During those days, lot more was known about mechanisms of prokaryotic transcriptional regulation than eukaryotic one. Also, it started becoming clear that substantial number of human cancers are associated with misregulation of their cellular expression at the level of transcription. So, mechanistic understanding of transcriptional regulation in detail and deciphering the role of any given oncogenic or tumor suppressor factor(s) in that processes was a key challenge for combating various human cancers through targeted therapeutic approaches. All these further motivated me in pursuing my graduate career in the field of eukaryotic transcriptional regulation.
Therefore, I joined the laboratory of David J. Stillman at the University of Utah for my graduate thesis work to study transcriptional regulation by human counterpart of the FACT complex (composed of two subunits Spt16 and SSRP1) in yeast (yFACT). It was during the days of my graduate studies, I came to know the real "awesome power of yeast genetics" to address transcriptional regulatory mechanisms of yFACT in association with several factors including ATP-dependent chromatin remodelers (e.g. Swi/Snf complex), post-translational histone modifiers (e.g. Gcn5 for acetylation; Set1, Set2, and Dot1 for methylations etc.), and readers of these modification marks (e.g. bromo-, chromo-, and PHD-domain containing factors).

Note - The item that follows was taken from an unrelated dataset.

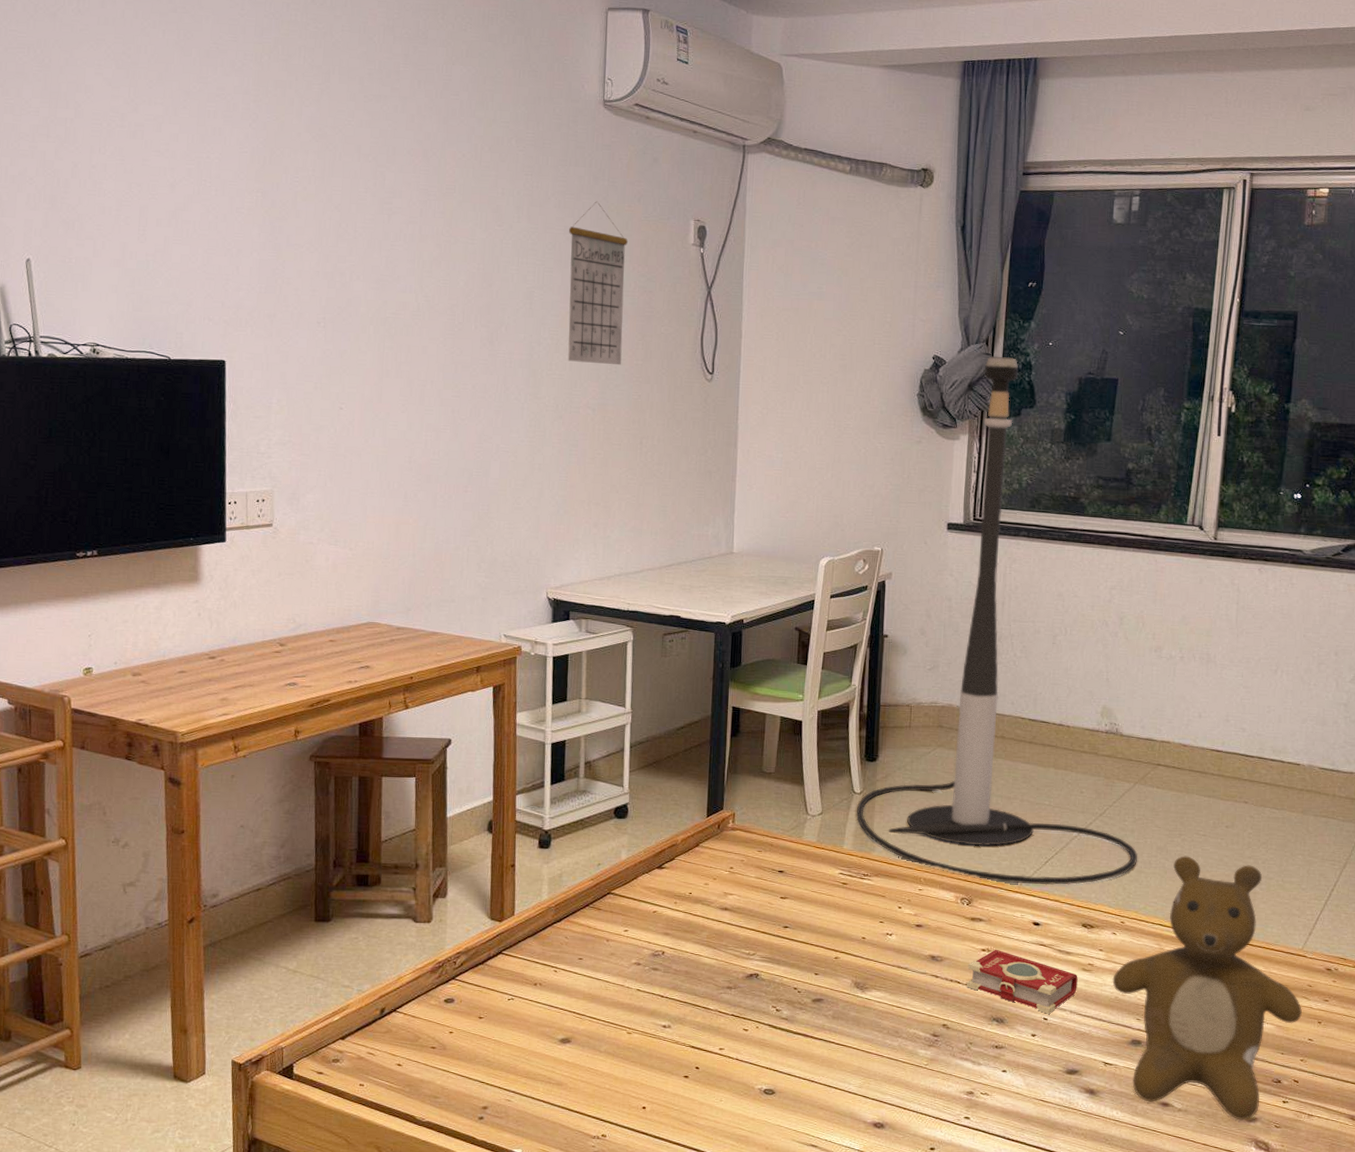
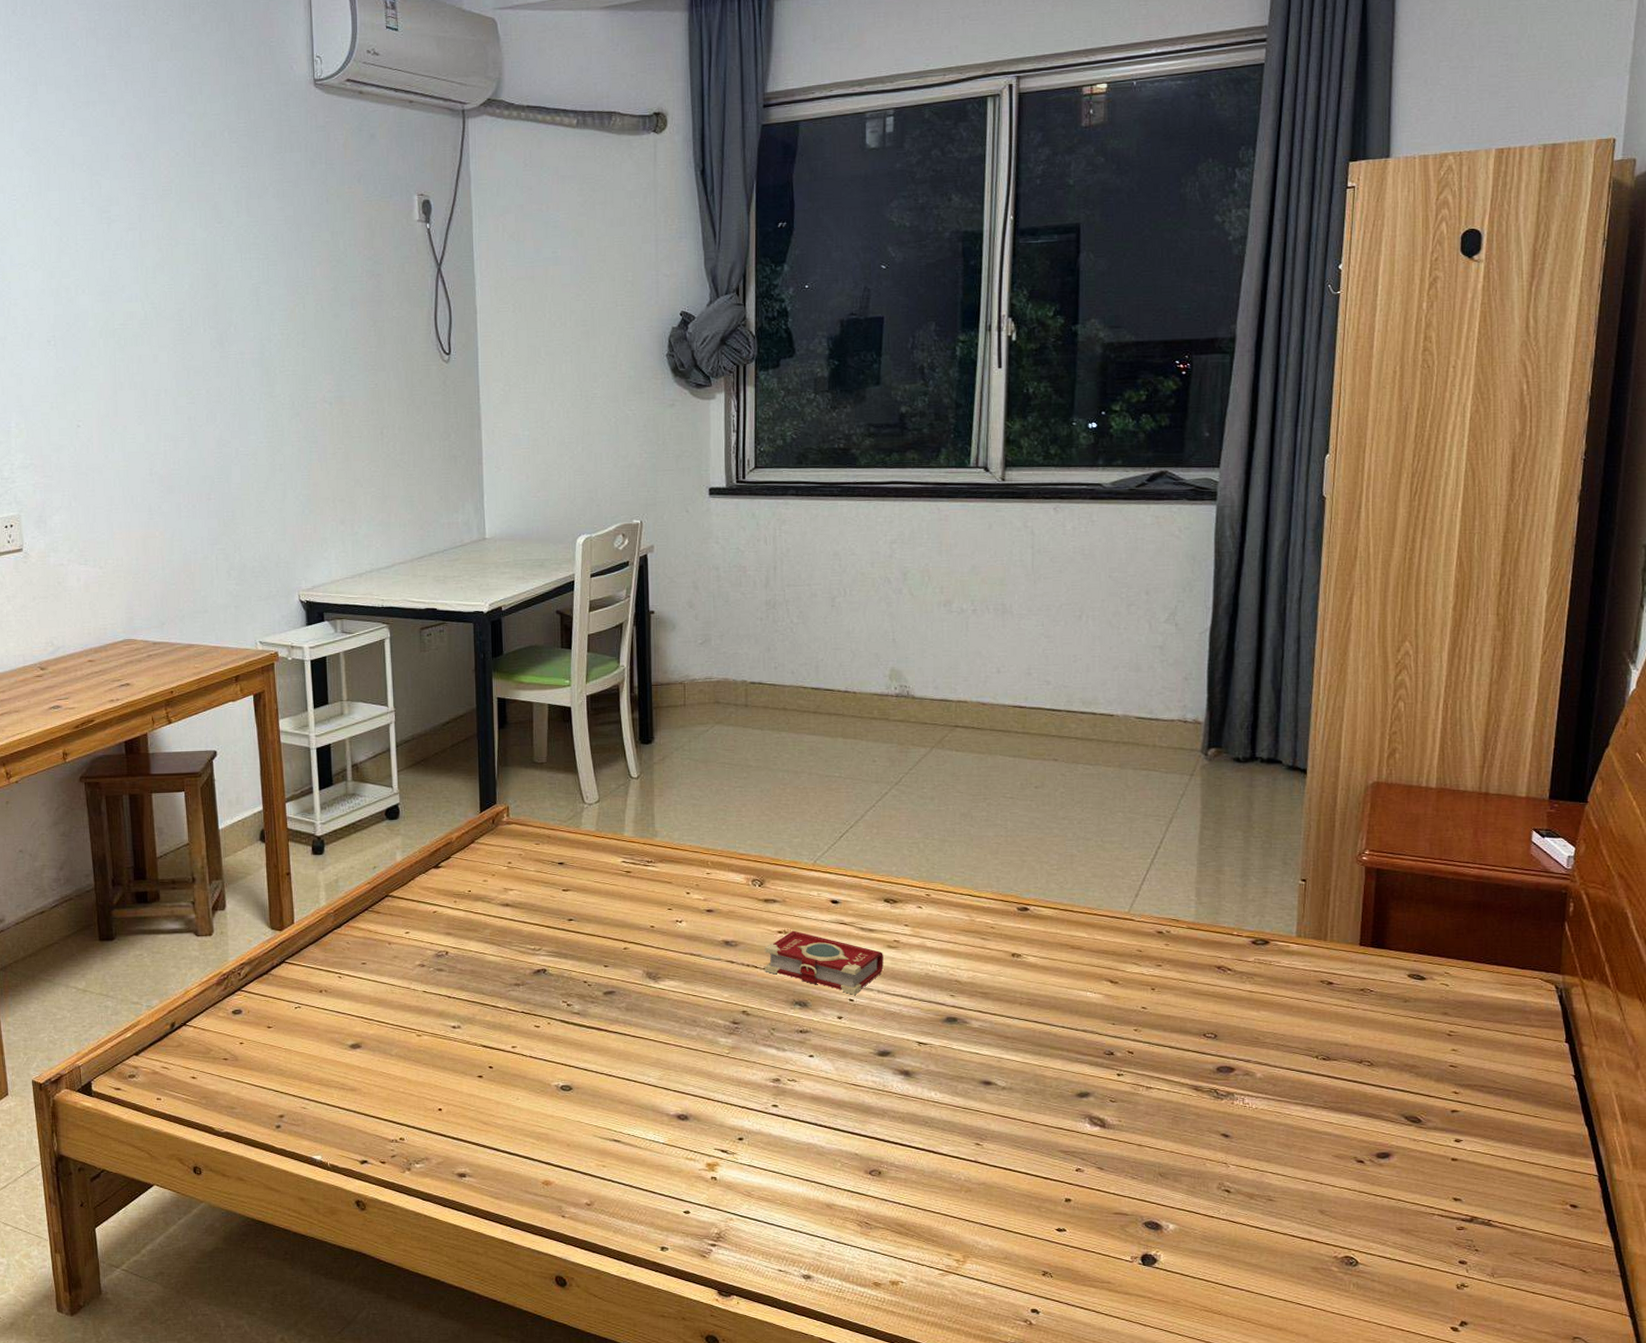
calendar: present [568,201,628,366] -> none [289,186,355,356]
floor lamp: present [857,356,1137,885] -> none [635,305,939,861]
teddy bear: present [1112,856,1302,1121] -> none [921,821,1133,1096]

Towards studying direct analyses of transcriptional misregulation caused by cellular oncogenic proteins, I joined the pioneering laboratory of Bob Roeder at The Rockefeller University as a postdoctoral fellow to study mechanisms of transcriptional misregulationby leukemogenic MLL fusion protein complexes. The human MLL gene encodes histone H3-Lysine 4 methyl transferase and regulates expression of key HOX gene clusters during different stages of haematopoiesis. Balance translocation of N-terminus of MLL with >80 other fusion partners give rise to various acute leukemias of poor prognosis. Although over last couple of years, few studies including ours have provided important mechanistic understanding of transcriptional regulation by fusion partners as well as corresponding MLL fusion protein complexes, lot more is unknown in relation to detailed mechanistic regulation and disease specificity. Using various biochemical and cell biological approaches, we aim to further study the mechanistic role of novel interacting partners in transcriptional regulation and leukemic disease pathogenesis by MLL fusion.